Fitting a model with a single sinusoid is a special case of least-squares spectral analysis.

## Good starting value for the mean

A good starting value for C can be obtained by calculating the mean of the data. If the data show a trend, i.e., the assumption of constant location is violated, one can replace C with a linear or quadratic least squares fit. That is, the model becomes

${\displaystyle Y_{i}=(B_{0}+B_{1}T_{i})+\alpha \sin(2\pi \omega T_{i}+\phi )+E_{i}}$

or

${\displaystyle Y_{i}=(B_{0}+B_{1}T_{i}+B_{2}T_{i}^{2})+\alpha \sin(2\pi \omega T_{i}+\phi )+E_{i}}$

## Good starting value for frequency

The starting value for the frequency can be obtained from the dominant frequency in a periodogram. A complex demodulation phase plot can be used to refine this initial estimate for the frequency.[citation needed]

## Good starting values for amplitude

The root mean square of the detrended data can be scaled by the square root of two to obtain an estimate of the sinusoid amplitude. A complex demodulation amplitude plot can be used to find a good starting value for the amplitude. In addition, this plot can indicate whether or not the amplitude is constant over the entire range of the data or if it varies. If the plot is essentially flat, i.e., zero slope, then it is reasonable to assume a constant amplitude in the non-linear model. However, if the slope varies over the range of the plot, one may need to adjust the model to be:

${\displaystyle Y_{i}=C+(B_{0}+B_{1}T_{i})\sin(2\pi \omega T_{i}+\phi )+E_{i}}$

That is, one may replace α with a function of time. A linear fit is specified in the model above, but this can be replaced with a more elaborate function if needed.

## Model validation

As with any statistical model, the fit should be subjected to graphical and quantitative techniques of model validation.
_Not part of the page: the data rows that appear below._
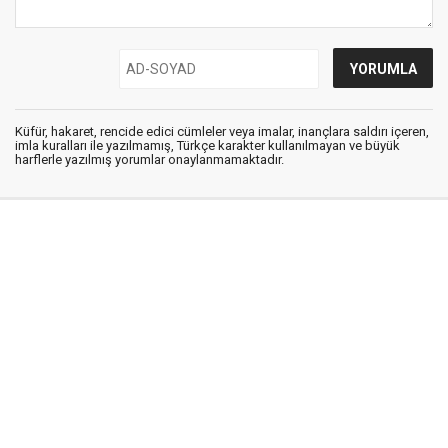
Küfür, hakaret, rencide edici cümleler veya imalar, inançlara saldırı içeren,
imla kuralları ile yazılmamış, Türkçe karakter kullanılmayan ve büyük
harflerle yazılmış yorumlar onaylanmamaktadır.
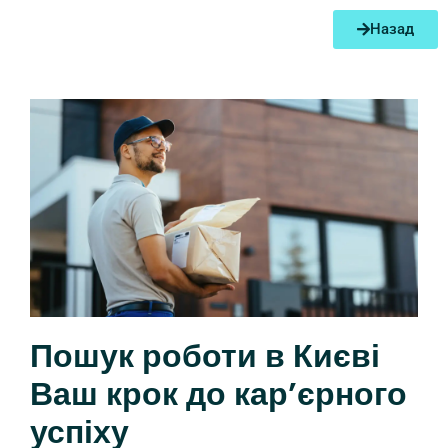
Назад
Пошук роботи в Києві
Ваш крок до кар’єрного
успіху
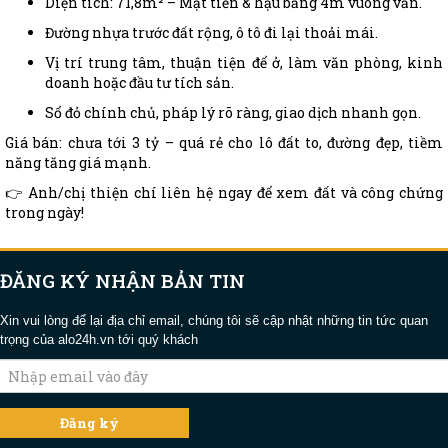
Diện tích: 71,8m² – Mặt tiền & hậu bằng 4m vuông vắn.
Đường nhựa trước đất rộng, ô tô đi lại thoải mái.
Vị trí trung tâm, thuận tiện để ở, làm văn phòng, kinh
doanh hoặc đầu tư tích sản.
Sổ đỏ chính chủ, pháp lý rõ ràng, giao dịch nhanh gọn.
Giá bán: chưa tới 3 tỷ – quá rẻ cho lô đất to, đường đẹp, tiềm
năng tăng giá mạnh.
👉 Anh/chị thiện chí liên hệ ngay để xem đất và công chứng
trong ngày!
ĐĂNG KÝ NHẬN BẢN TIN
Xin vui lòng để lại địa chỉ email, chúng tôi sẽ cập nhật những tin tức quan
trọng của alo24h.vn tới quý khách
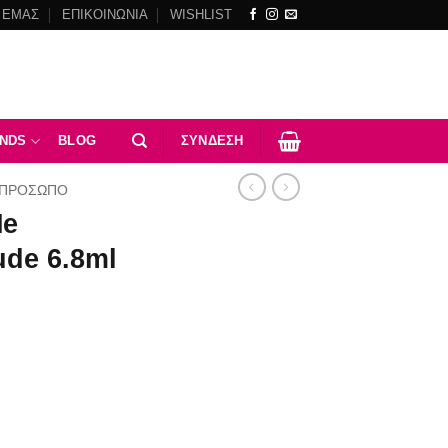
 ΕΜΑΣ
ΕΠΙΚΟΙΝΩΝΙΑ
WISHLIST
NDS
BLOG
ΣΎΝΔΕΣΗ
ΠΡΟΣΩΠΟ
Me
ude 6.8ml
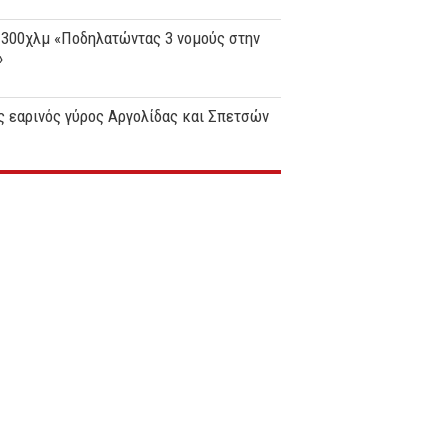
 300χλμ «Ποδηλατώντας 3 νομούς στην
»
 εαρινός γύρος Αργολίδας και Σπετσών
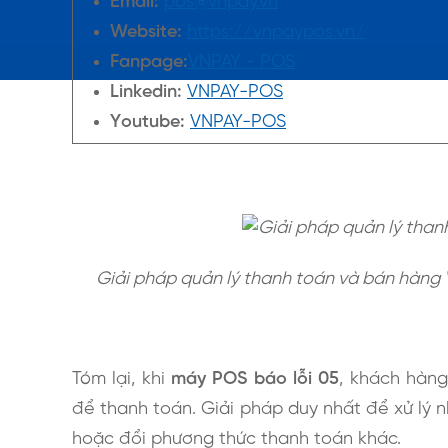
Email:
pos@vnpay.vn
Website:
https://vnpaypos.vn/
Fanpage:
VNPAY - POS
Linkedin:
VNPAY-POS
Youtube:
VNPAY-POS
Giải pháp quản lý thanh toán và bán hàng 
Tóm lại, khi
máy POS báo lỗi 05
, khách hàng
để thanh toán. Giải pháp duy nhất để xử lý 
hoặc đổi phương thức thanh toán khác.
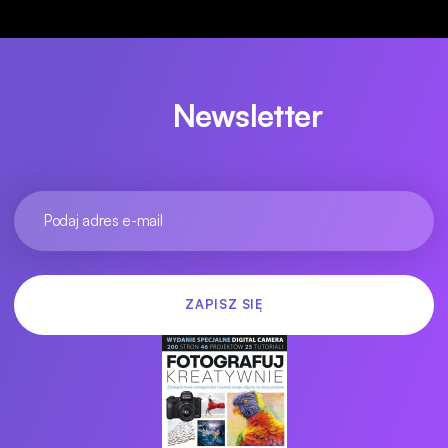
Newsletter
For example, a run sequence plot to check for significant shifts in location, scale, start-up effects and outliers. A lag plot can be used to verify the residuals are independent. The outliers also appear in the lag plot, and a histogram and normal probability plot to check for skewness or other non-normality in the residuals.

## Extensions

A different method consists in transforming the non-linear regression to a linear regression thanks to a convenient integral equation. Then, there is no need for initial guess and no need for iterative process : the fitting is directly obtained.[1]